Aug. 31, 2004 -- Bring on the calcium and don't worry about the scale. Young girls can eat calcium-rich foods without increasing their risk of gaining weight, according to Creighton University researchers.
Youth is a crucial time for building bones. Near-maximum or peak bone density occurs by age 18 and an adequate intake of calcium is necessary to attain and maintain healthy bones and prevent future risks of osteoporosis. But many young American girls don't get enough calcium in their diets. There are also concerns that dairy foods, which are rich in calcium, may lead to weight gain.
In fact, 9- to 13-year-old girls in the U.S. on average get 69% of the recommended calcium intake. The numbers are even lower for 14- to 18-year-old girls, who average getting 55% of the recommended level. The recommended intake of calcium for children and adolescent girls of this age is 1,300 milligrams per day.
Nursing and medicine professor Joan Lappe, PhD, RN, and colleagues studied 59 girls aged 9. Thirty-two were randomly assigned to a high-calcium diet; the rest ate normally.
The girls in the calcium group were told to consume at least 1,500 milligrams of calcium per day, and it had to come from food, not supplements. The average intake of calcium in the other group was 1,000 milligrams per day.
To help out, the researchers taught the girls and their parents how to pick calcium-rich or calcium-fortified foods and provided a "credit card" for purchases.
No Major Difference in Weight, Fat Mass in Calcium Group
Throughout the two-year study, the test group got more than 70% of their dietary calcium from dairy foods including milk, cheese, ice cream, and yogurt. They also ate calcium-fortified foods.

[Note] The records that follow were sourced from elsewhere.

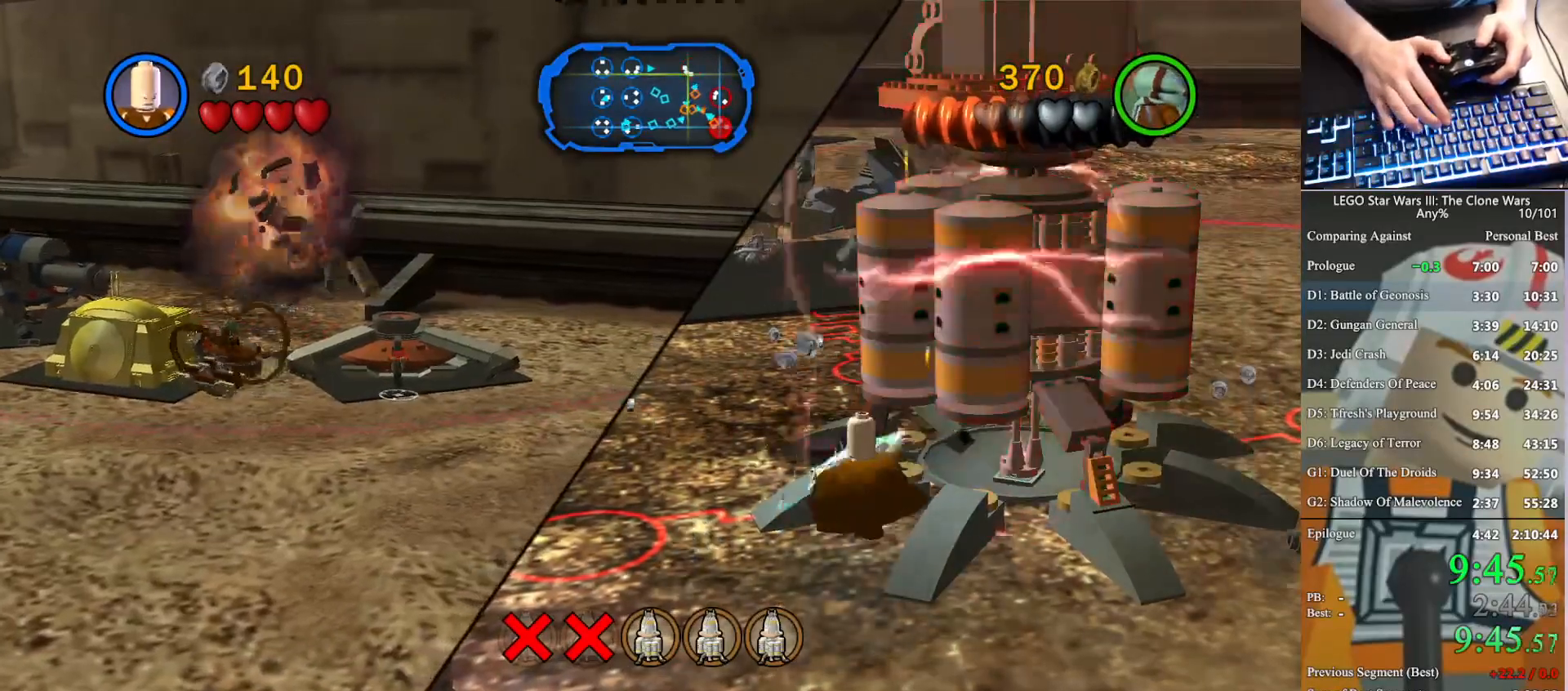
{"buttons": [], "left_stick": "center", "right_stick": "center", "button_events": [[33, "X", "up"], [100, "X", "down"], [233, "X", "up"], [333, "X", "down"], [467, "X", "up"]]}
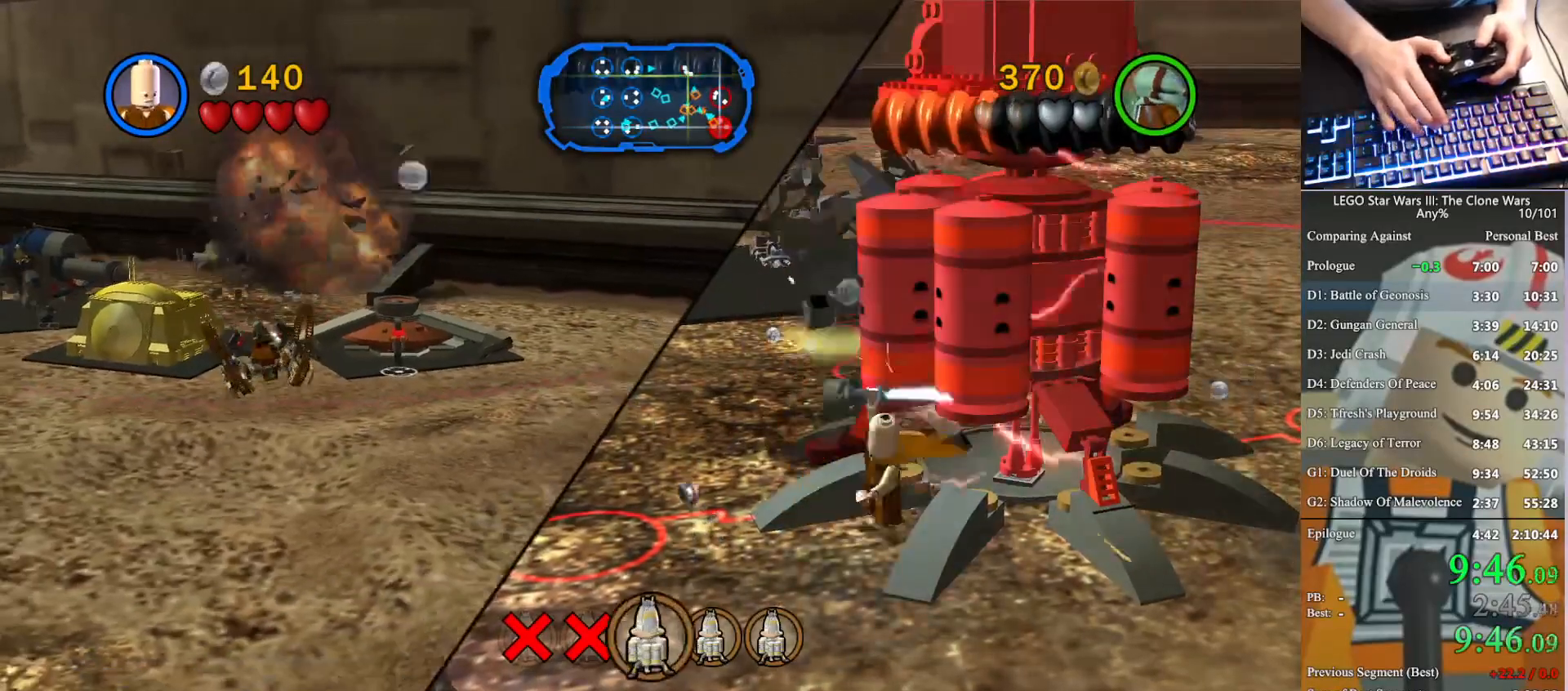
{"buttons": ["X"], "left_stick": "center", "right_stick": "center", "button_events": [[100, "X", "down"], [167, "X", "up"], [267, "X", "down"], [367, "X", "up"], [467, "X", "down"]]}
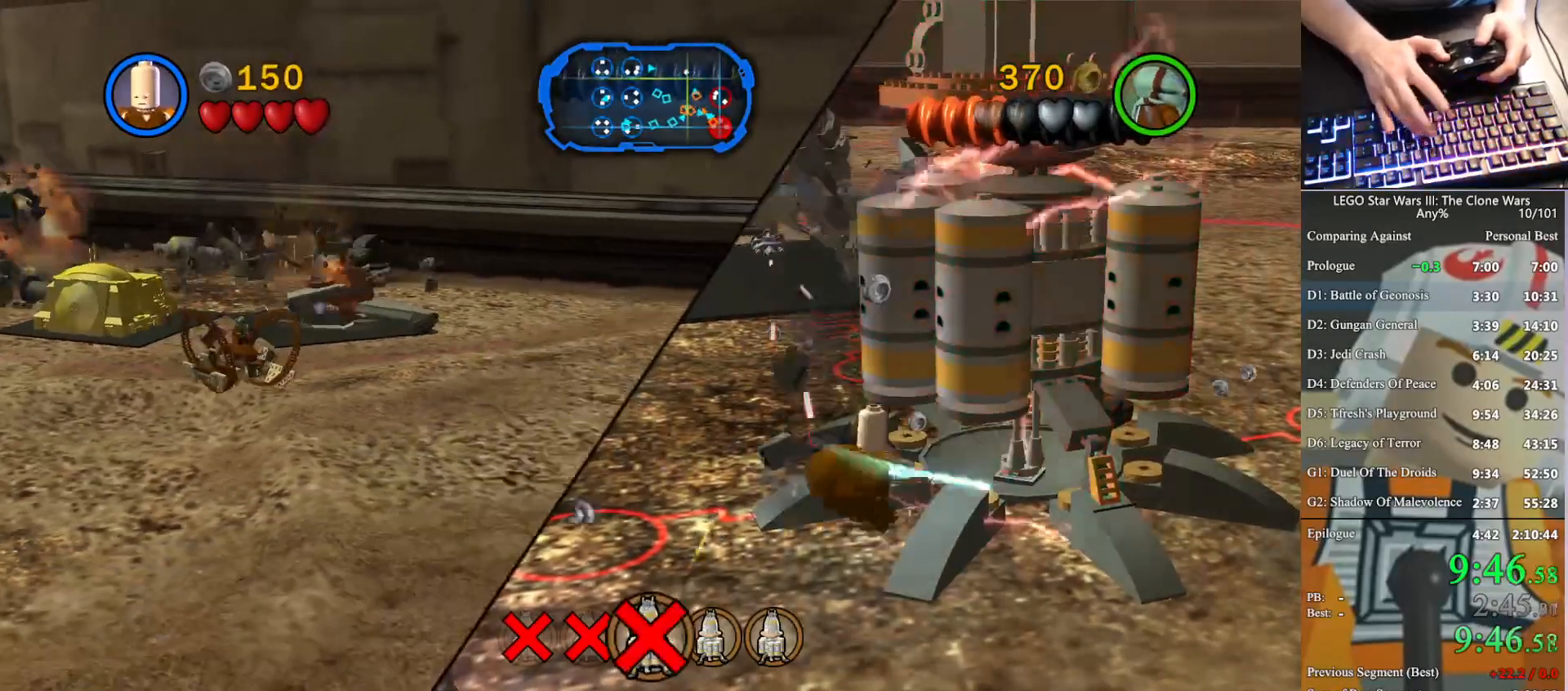
{"buttons": [], "left_stick": "center", "right_stick": "center", "button_events": [[33, "X", "up"], [167, "X", "down"], [233, "X", "up"], [367, "X", "down"], [467, "X", "up"]]}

Every three months, the girls from both groups turned in their food journals and had their height, weight, physical activity, and health checked.
Bone mass and body composition (fat and muscle mass) were measured twice a year, and the researchers also tracked the girls' intake of 14 nutrients.

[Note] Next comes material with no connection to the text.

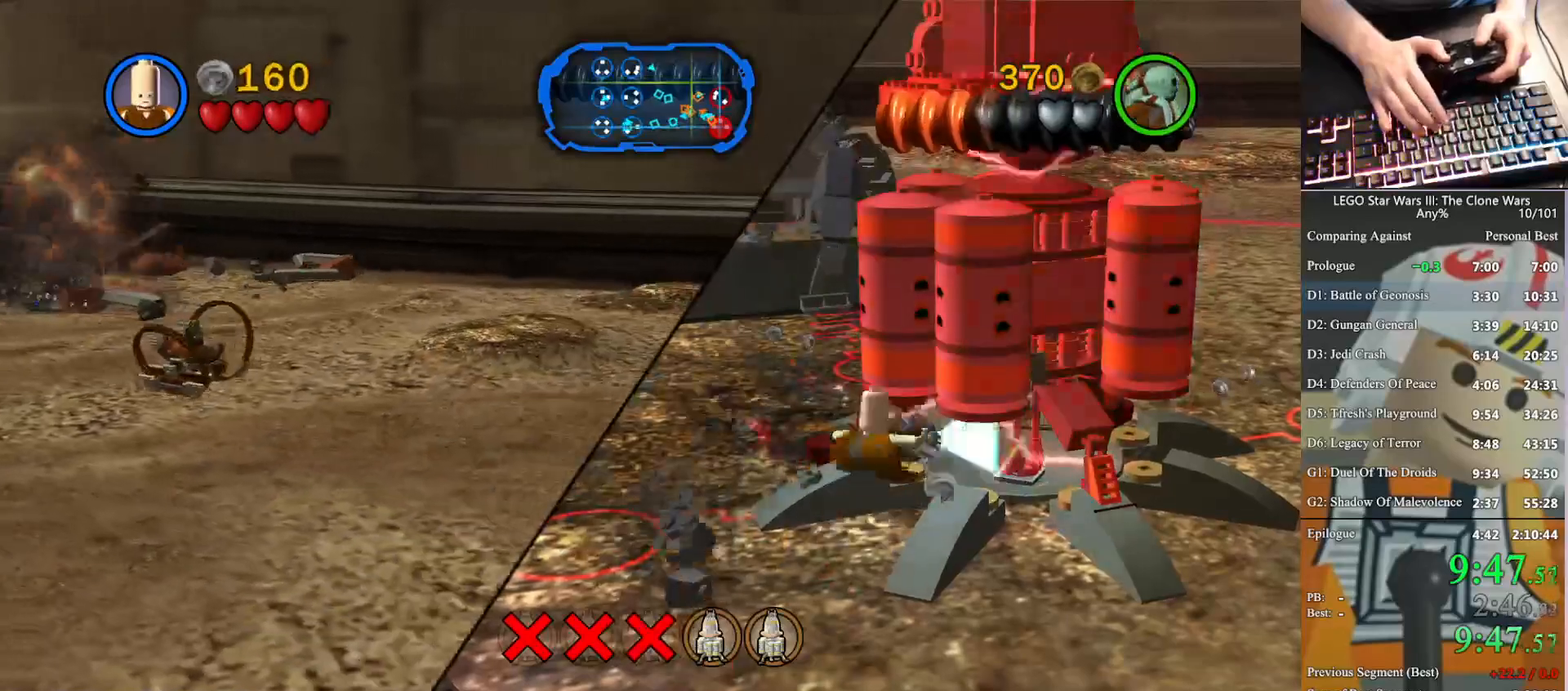
{"buttons": [], "left_stick": "center", "right_stick": "center", "button_events": [[33, "X", "up"], [100, "X", "down"], [200, "X", "up"], [300, "X", "down"], [400, "X", "up"]]}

The results showed no significant difference between the groups in height, weight, BMI, muscle amount, or fat mass, even though the test group consumed nearly twice as much dietary calcium. Primarily their intake of calcium was from diary products.
All that extra calcium didn't break the bank. Overall, the families spent $9.81 per week to buy their calcium-rich foods.
The take-home message: "... calcium-rich diets do not increase the risk of excessive weight gain," write the researchers in the Journal of the American Dietetic Association.